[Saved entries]
========================================
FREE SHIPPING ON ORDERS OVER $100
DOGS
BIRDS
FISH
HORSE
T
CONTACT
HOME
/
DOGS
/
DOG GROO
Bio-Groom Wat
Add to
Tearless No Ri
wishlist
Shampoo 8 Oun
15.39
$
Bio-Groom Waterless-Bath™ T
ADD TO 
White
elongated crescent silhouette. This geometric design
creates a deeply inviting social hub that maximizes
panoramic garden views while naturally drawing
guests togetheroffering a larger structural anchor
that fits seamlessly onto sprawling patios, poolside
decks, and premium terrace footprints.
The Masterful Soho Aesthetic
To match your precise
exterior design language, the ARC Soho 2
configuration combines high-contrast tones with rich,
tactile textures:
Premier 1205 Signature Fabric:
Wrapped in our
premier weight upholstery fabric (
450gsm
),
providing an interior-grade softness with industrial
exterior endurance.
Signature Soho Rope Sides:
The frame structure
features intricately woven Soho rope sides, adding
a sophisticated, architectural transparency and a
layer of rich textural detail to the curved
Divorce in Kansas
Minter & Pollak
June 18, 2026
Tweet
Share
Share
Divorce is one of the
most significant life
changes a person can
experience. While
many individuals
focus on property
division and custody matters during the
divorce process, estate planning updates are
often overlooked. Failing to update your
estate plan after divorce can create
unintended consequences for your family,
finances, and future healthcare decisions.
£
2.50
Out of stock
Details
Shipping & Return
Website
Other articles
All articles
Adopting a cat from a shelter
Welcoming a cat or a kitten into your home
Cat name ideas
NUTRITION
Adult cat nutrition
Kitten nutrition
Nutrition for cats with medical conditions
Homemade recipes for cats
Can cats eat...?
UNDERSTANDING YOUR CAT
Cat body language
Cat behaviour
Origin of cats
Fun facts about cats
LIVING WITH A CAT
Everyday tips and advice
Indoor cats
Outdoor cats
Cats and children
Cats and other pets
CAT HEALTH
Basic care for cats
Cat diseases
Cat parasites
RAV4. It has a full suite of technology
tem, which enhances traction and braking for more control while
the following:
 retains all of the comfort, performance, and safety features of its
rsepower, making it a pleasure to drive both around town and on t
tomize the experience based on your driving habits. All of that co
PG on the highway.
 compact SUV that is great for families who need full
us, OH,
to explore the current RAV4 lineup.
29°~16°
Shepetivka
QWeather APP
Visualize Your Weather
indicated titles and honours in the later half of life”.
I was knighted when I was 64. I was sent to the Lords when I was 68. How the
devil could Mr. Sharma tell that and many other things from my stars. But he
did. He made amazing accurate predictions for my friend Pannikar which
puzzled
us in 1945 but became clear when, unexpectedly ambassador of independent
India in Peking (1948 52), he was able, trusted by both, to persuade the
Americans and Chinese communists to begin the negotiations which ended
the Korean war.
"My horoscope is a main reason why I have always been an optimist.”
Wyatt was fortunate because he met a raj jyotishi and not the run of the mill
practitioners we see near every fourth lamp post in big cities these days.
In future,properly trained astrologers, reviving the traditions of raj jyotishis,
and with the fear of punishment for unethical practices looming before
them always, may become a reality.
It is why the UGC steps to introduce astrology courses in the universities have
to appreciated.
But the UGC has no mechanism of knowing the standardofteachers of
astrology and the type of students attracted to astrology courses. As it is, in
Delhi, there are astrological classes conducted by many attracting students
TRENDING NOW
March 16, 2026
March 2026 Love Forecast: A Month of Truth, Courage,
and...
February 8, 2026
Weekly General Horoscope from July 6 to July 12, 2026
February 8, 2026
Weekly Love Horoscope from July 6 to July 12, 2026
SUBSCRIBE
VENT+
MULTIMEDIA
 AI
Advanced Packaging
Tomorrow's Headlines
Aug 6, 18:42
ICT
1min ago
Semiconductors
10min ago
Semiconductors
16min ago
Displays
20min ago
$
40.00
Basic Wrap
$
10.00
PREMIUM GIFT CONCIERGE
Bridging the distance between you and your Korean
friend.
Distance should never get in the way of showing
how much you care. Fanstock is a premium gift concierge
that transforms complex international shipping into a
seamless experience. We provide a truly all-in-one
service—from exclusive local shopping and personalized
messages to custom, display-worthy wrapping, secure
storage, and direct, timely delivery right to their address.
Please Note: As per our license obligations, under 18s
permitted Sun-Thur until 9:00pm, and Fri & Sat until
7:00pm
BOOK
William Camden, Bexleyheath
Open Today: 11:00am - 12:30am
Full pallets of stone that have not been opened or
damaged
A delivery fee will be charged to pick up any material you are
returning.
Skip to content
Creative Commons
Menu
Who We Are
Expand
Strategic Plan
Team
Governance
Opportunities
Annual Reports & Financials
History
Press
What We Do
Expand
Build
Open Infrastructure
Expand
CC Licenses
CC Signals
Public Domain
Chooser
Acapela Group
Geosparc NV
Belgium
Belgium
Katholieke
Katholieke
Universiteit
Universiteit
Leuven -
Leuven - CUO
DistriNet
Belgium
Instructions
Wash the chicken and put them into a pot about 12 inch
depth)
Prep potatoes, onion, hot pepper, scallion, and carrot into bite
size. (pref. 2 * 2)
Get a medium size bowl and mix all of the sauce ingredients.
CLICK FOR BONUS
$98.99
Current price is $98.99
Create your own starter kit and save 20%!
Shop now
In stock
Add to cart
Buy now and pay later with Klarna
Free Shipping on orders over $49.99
========================================
• Task prompt: Set out the records again, exactly as they appear above.

• Answer below:
FREE SHIPPING ON ORDERS OVER $100
DOGS
BIRDS
FISH
HORSE
T
CONTACT
HOME
/
DOGS
/
DOG GROO
Bio-Groom Wat
Add to
Tearless No Ri
wishlist
Shampoo 8 Oun
15.39
$
Bio-Groom Waterless-Bath™ T
ADD TO 
White
elongated crescent silhouette. This geometric design
creates a deeply inviting social hub that maximizes
panoramic garden views while naturally drawing
guests togetheroffering a larger structural anchor
that fits seamlessly onto sprawling patios, poolside
decks, and premium terrace footprints.
The Masterful Soho Aesthetic
To match your precise
exterior design language, the ARC Soho 2
configuration combines high-contrast tones with rich,
tactile textures:
Premier 1205 Signature Fabric:
Wrapped in our
premier weight upholstery fabric (
450gsm
),
providing an interior-grade softness with industrial
exterior endurance.
Signature Soho Rope Sides:
The frame structure
features intricately woven Soho rope sides, adding
a sophisticated, architectural transparency and a
layer of rich textural detail to the curved
Divorce in Kansas
Minter & Pollak
June 18, 2026
Tweet
Share
Share
Divorce is one of the
most significant life
changes a person can
experience. While
many individuals
focus on property
division and custody matters during the
divorce process, estate planning updates are
often overlooked. Failing to update your
estate plan after divorce can create
unintended consequences for your family,
finances, and future healthcare decisions.
£
2.50
Out of stock
Details
Shipping & Return
Website
Other articles
All articles
Adopting a cat from a shelter
Welcoming a cat or a kitten into your home
Cat name ideas
NUTRITION
Adult cat nutrition
Kitten nutrition
Nutrition for cats with medical conditions
Homemade recipes for cats
Can cats eat...?
UNDERSTANDING YOUR CAT
Cat body language
Cat behaviour
Origin of cats
Fun facts about cats
LIVING WITH A CAT
Everyday tips and advice
Indoor cats
Outdoor cats
Cats and children
Cats and other pets
CAT HEALTH
Basic care for cats
Cat diseases
Cat parasites
RAV4. It has a full suite of technology
tem, which enhances traction and braking for more control while
the following:
 retains all of the comfort, performance, and safety features of its
rsepower, making it a pleasure to drive both around town and on t
tomize the experience based on your driving habits. All of that co
PG on the highway.
 compact SUV that is great for families who need full
us, OH,
to explore the current RAV4 lineup.
29°~16°
Shepetivka
QWeather APP
Visualize Your Weather
indicated titles and honours in the later half of life”.
I was knighted when I was 64. I was sent to the Lords when I was 68. How the
devil could Mr. Sharma tell that and many other things from my stars. But he
did. He made amazing accurate predictions for my friend Pannikar which
puzzled
us in 1945 but became clear when, unexpectedly ambassador of independent
India in Peking (1948 52), he was able, trusted by both, to persuade the
Americans and Chinese communists to begin the negotiations which ended
the Korean war.
"My horoscope is a main reason why I have always been an optimist.”
Wyatt was fortunate because he met a raj jyotishi and not the run of the mill
practitioners we see near every fourth lamp post in big cities these days.
In future,properly trained astrologers, reviving the traditions of raj jyotishis,
and with the fear of punishment for unethical practices looming before
them always, may become a reality.
It is why the UGC steps to introduce astrology courses in the universities have
to appreciated.
But the UGC has no mechanism of knowing the standardofteachers of
astrology and the type of students attracted to astrology courses. As it is, in
Delhi, there are astrological classes conducted by many attracting students
TRENDING NOW
March 16, 2026
March 2026 Love Forecast: A Month of Truth, Courage,
and...
February 8, 2026
Weekly General Horoscope from July 6 to July 12, 2026
February 8, 2026
Weekly Love Horoscope from July 6 to July 12, 2026
SUBSCRIBE
VENT+
MULTIMEDIA
 AI
Advanced Packaging
Tomorrow's Headlines
Aug 6, 18:42
ICT
1min ago
Semiconductors
10min ago
Semiconductors
16min ago
Displays
20min ago
$
40.00
Basic Wrap
$
10.00
PREMIUM GIFT CONCIERGE
Bridging the distance between you and your Korean
friend.
Distance should never get in the way of showing
how much you care. Fanstock is a premium gift concierge
that transforms complex international shipping into a
seamless experience. We provide a truly all-in-one
service—from exclusive local shopping and personalized
messages to custom, display-worthy wrapping, secure
storage, and direct, timely delivery right to their address.
Please Note: As per our license obligations, under 18s
permitted Sun-Thur until 9:00pm, and Fri & Sat until
7:00pm
BOOK
William Camden, Bexleyheath
Open Today: 11:00am - 12:30am
Full pallets of stone that have not been opened or
damaged
A delivery fee will be charged to pick up any material you are
returning.
Skip to content
Creative Commons
Menu
Who We Are
Expand
Strategic Plan
Team
Governance
Opportunities
Annual Reports & Financials
History
Press
What We Do
Expand
Build
Open Infrastructure
Expand
CC Licenses
CC Signals
Public Domain
Chooser
Acapela Group
Geosparc NV
Belgium
Belgium
Katholieke
Katholieke
Universiteit
Universiteit
Leuven -
Leuven - CUO
DistriNet
Belgium
Instructions
Wash the chicken and put them into a pot about 12 inch
depth)
Prep potatoes, onion, hot pepper, scallion, and carrot into bite
size. (pref. 2 * 2)
Get a medium size bowl and mix all of the sauce ingredients.
CLICK FOR BONUS
$98.99
Current price is $98.99
Create your own starter kit and save 20%!
Shop now
In stock
Add to cart
Buy now and pay later with Klarna
Free Shipping on orders over $49.99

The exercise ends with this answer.